原文:
狗事
2014-01-06陈忠实
陈忠实
幼时爱狗成癖,书包中常装着狗崽。课堂上老师提问:“孔融为什么让梨?”狗崽就抢先回答:“汪汪汪,呜!”
那时候庄稼人生活艰难,不养狗。那时的狗性情极温顺,瘦骨嶙峋,走起路也是顺墙溜,轻手轻脚,不曾有过朗叫;撒尿也懒得抬腿;谦恭友好,谁叫跟谁走,不分贵贱,不看身份,跟你走了就把你当主人。怯怯地移近你,躬身依你伏卧,尾巴也夹得紧,眼睛偷偷给你送媚色;很会拍马屁,伸出温吞吞的舌舔你的手,像小媳妇一样温存。
后来长大成人,知道了狗事原是与人事相通。且中国文化关于狗的故事极多:狗尾续貂、狗彘不如、鸡鸣狗盗、丧家之犬、狗里狗气、落水狗、狗腿子、狗男女……谁沾上狗名就没了人品!如此,谁敢与狗套近乎?称兄道弟拉哥们儿关系?看来做狗确实很委屈。

记录数据:
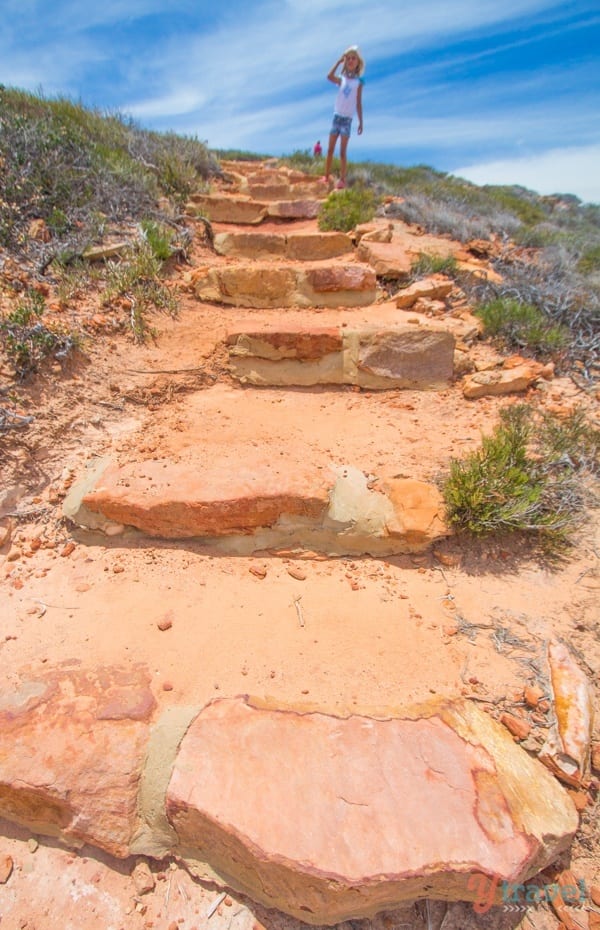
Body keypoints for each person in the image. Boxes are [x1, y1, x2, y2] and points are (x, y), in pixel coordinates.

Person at [322, 46, 364, 189]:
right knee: (330, 149)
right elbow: (329, 76)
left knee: (342, 152)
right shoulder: (342, 79)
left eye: (354, 58)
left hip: (347, 119)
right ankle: (326, 177)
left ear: (358, 62)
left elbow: (358, 102)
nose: (351, 61)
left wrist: (360, 122)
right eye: (349, 58)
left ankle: (342, 179)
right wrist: (338, 62)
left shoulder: (359, 82)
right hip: (337, 116)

根据资料:
1. 在讲狗事的这篇短文里,作者小时候书包里常装着什么?
2. 把讲狗事的这篇短文中从“那时候庄稼人生活艰难,不养狗”到“儿关系?看来做狗确实很委屈。”(含首尾)这一段重写一遍,并把其中的“小媳妇”改成“小姑娘”。
3. 接着讲狗事的这篇短文往下写。

依次作答:
1. 狗崽。

2.
那时候庄稼人生活艰难,不养狗。那时的狗性情极温顺,瘦骨嶙峋,走起路也是顺墙溜,轻手轻脚,不曾有过朗叫;撒尿也懒得抬腿;谦恭友好,谁叫跟谁走,不分贵贱,不看身份,跟你走了就把你当主人。怯怯地移近你,躬身依你伏卧,尾巴也夹得紧,眼睛偷偷给你送媚色;很会拍马屁,伸出温吞吞的舌舔你的手,像小姑娘一样温存。
后来长大成人,知道了狗事原是与人事相通。且中国文化关于狗的故事极多:狗尾续貂、狗彘不如、鸡鸣狗盗、丧家之犬、狗里狗气、落水狗、狗腿子、狗男女……谁沾上狗名就没了人品!如此,谁敢与狗套近乎?称兄道弟拉哥们儿关系?看来做狗确实很委屈。

3.
沧海桑田,近年养狗却成时尚,狗事亦有了辉煌巨变。狗口增加大有赶超人口增长的势头。狗族竟也繁衍得名目繁多,叫价令人咋舌。狗医院、狗商店、狗协会、狗东西繁不胜举,有的竟过得如同大款、巨星般阔了。走进村堡巷里,一只游狗大剌剌地迎头扑来,满脸的骄横,脾气很火爆,开口就咆哮撒泼,没理可讲的。专拣热闹的十字街头撒尿,一条腿高扬着,大有指点江山的雄姿。家家门户紧闭,敲门询问,人未语,狗却叫得热烈!主人开门,那物儿暴跳如雷,甚是凶恶,一条铁链绷得钢棍一般,这已是普遍礼遇。邻居往来,门外高声呼叫:“有狗吗?”这对往昔的“有人吗”简直是讽刺。人与人自是很少往来,墙越垒越高,狗越来越多,晚上睡觉还做噩梦。夜就成为犬吠的世界,风声鹤唳,草木皆兵,一狗声起,万狗呼应!一时狗吠如潮,夜就失去了韵致,月亮也消了清朗,而人却缩得更紧了。
狗事张扬起来了,是人的自我价值的贬值吗?是人心隔得太远了吗?不但无法沟通,就连心扉也实实地关了!再牵条狗,看守着,他人不得入内,各自守着一方青天。春夏秋冬自是冷暖不同,本是融融的浩荡天地,却让狗族割据成一块块囚牢。连狗自己也囚于牢中了,一条铁链,一盆狗食,一窝起居,也就无法跨出牢门一步了。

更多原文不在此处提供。